--- Assignment ---
Reproduce every line of the listing below word for word, leaving out the pictures.

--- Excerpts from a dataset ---
******

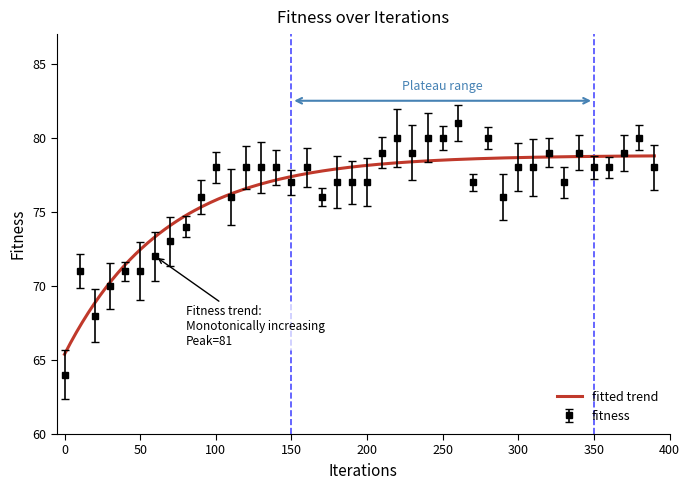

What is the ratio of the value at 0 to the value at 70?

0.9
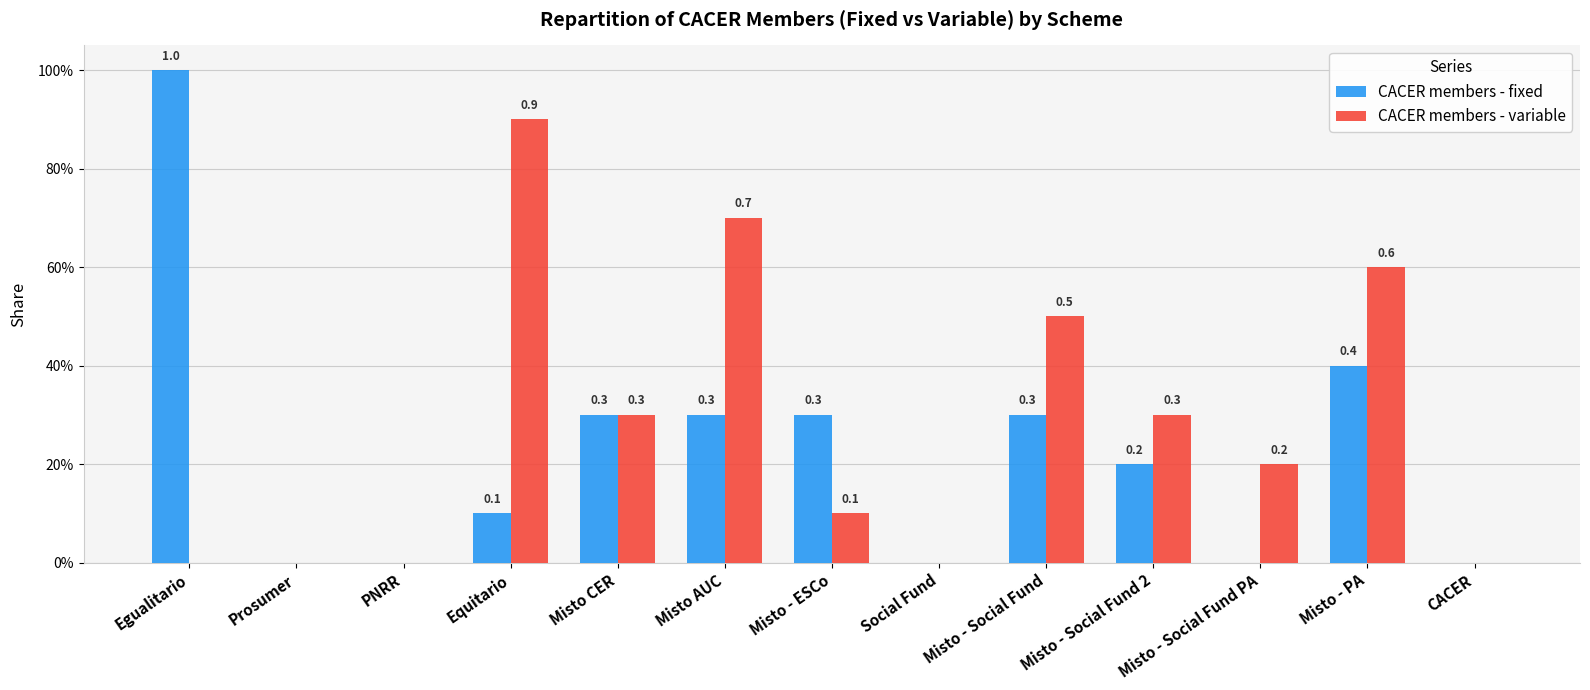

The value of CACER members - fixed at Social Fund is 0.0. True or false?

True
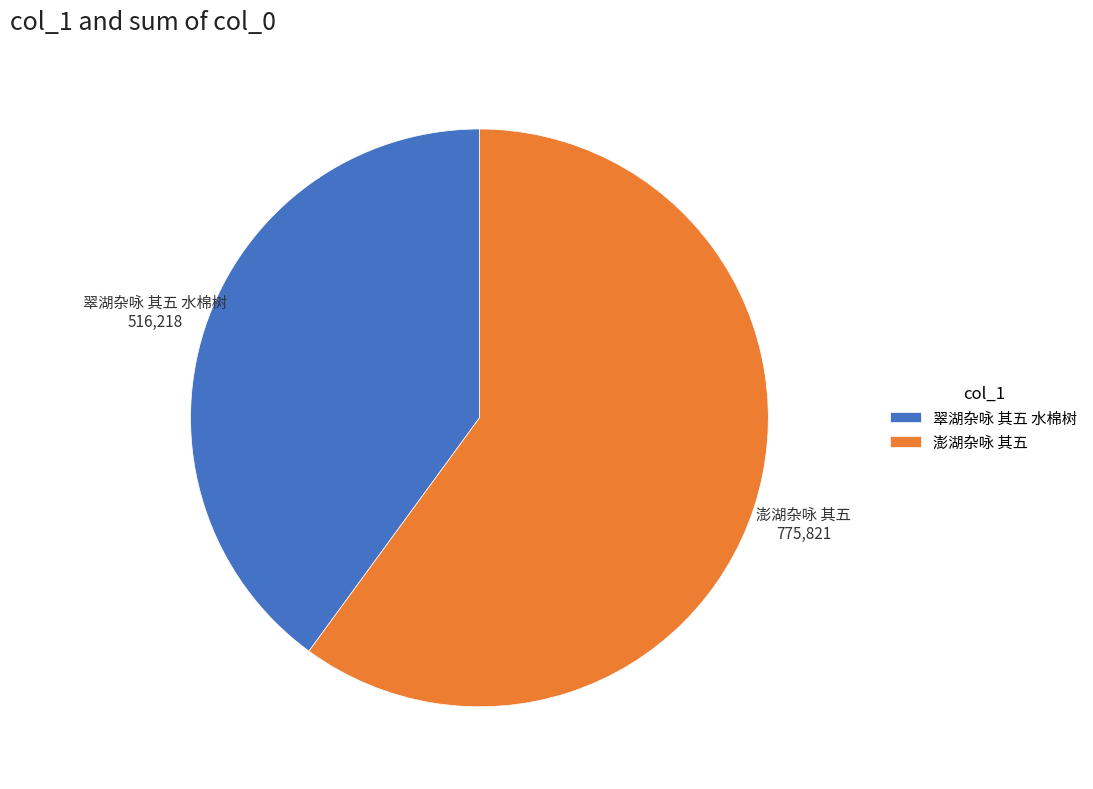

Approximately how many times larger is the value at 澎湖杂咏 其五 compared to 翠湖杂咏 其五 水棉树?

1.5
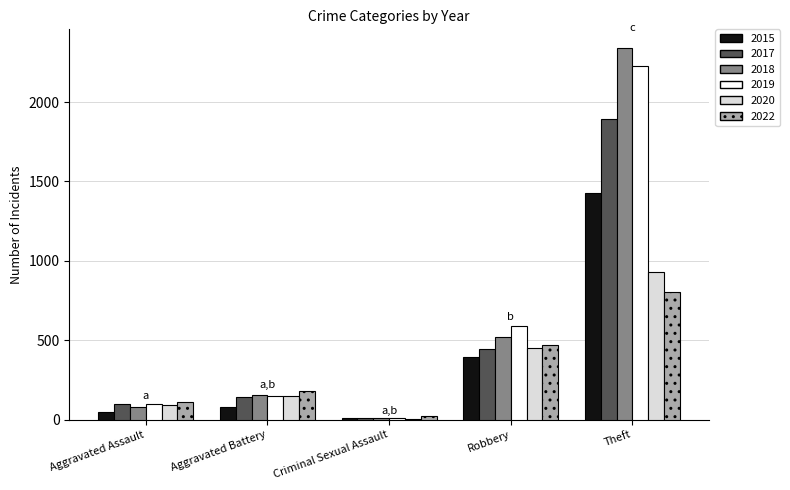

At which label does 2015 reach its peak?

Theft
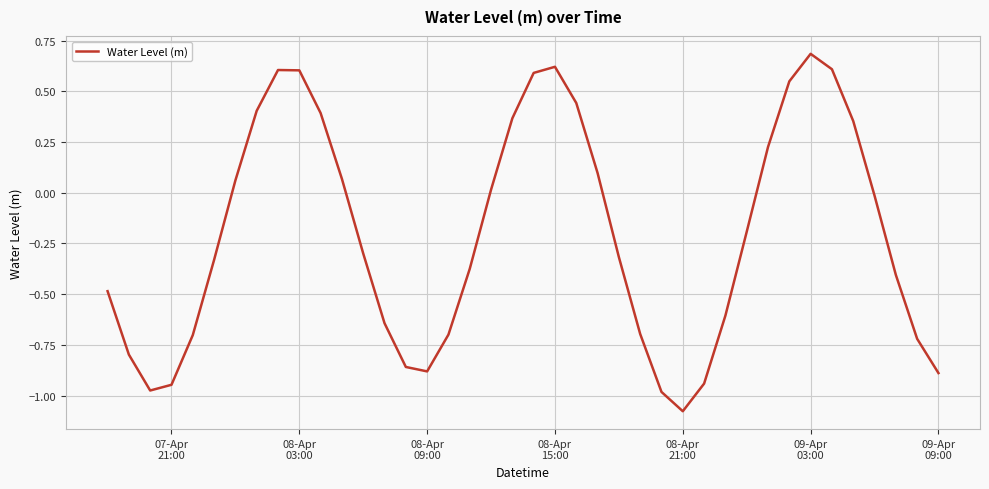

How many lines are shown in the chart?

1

******

--- Solution for this problem ---
What is the ratio of the value at 0 to the value at 70?

0.9

The value of CACER members - fixed at Social Fund is 0.0. True or false?

True

Approximately how many times larger is the value at 澎湖杂咏 其五 compared to 翠湖杂咏 其五 水棉树?

1.5

At which label does 2015 reach its peak?

Theft

How many lines are shown in the chart?

1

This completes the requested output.